Photos with located objects
--- START ---

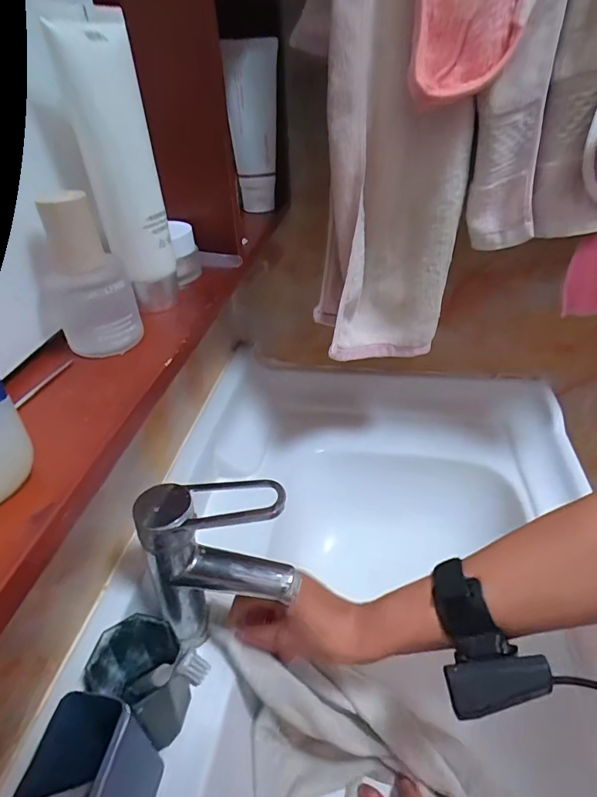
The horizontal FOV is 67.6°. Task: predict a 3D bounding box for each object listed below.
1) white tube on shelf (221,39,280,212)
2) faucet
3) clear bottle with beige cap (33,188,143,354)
[{"bbox_3d":[-0.045,-0.278,0.469,0.048,0.153,0.031,2,37,7],"label":"white tube on shelf"},{"bbox_3d":[-0.060,0.138,0.364,0.119,0.159,0.053,-1,36,3],"label":"faucet"},{"bbox_3d":[-0.115,-0.067,0.246,0.034,0.080,0.031,12,39,19],"label":"clear bottle with beige cap"}]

--- END ---

Your assignment:
Would you copy out every line of the data above exactly, minus the pictures?

Output of the exercise:
The horizontal FOV is 67.6°. Task: predict a 3D bounding box for each object listed below.
1) white tube on shelf (221,39,280,212)
2) faucet
3) clear bottle with beige cap (33,188,143,354)
[{"bbox_3d":[-0.045,-0.278,0.469,0.048,0.153,0.031,2,37,7],"label":"white tube on shelf"},{"bbox_3d":[-0.060,0.138,0.364,0.119,0.159,0.053,-1,36,3],"label":"faucet"},{"bbox_3d":[-0.115,-0.067,0.246,0.034,0.080,0.031,12,39,19],"label":"clear bottle with beige cap"}]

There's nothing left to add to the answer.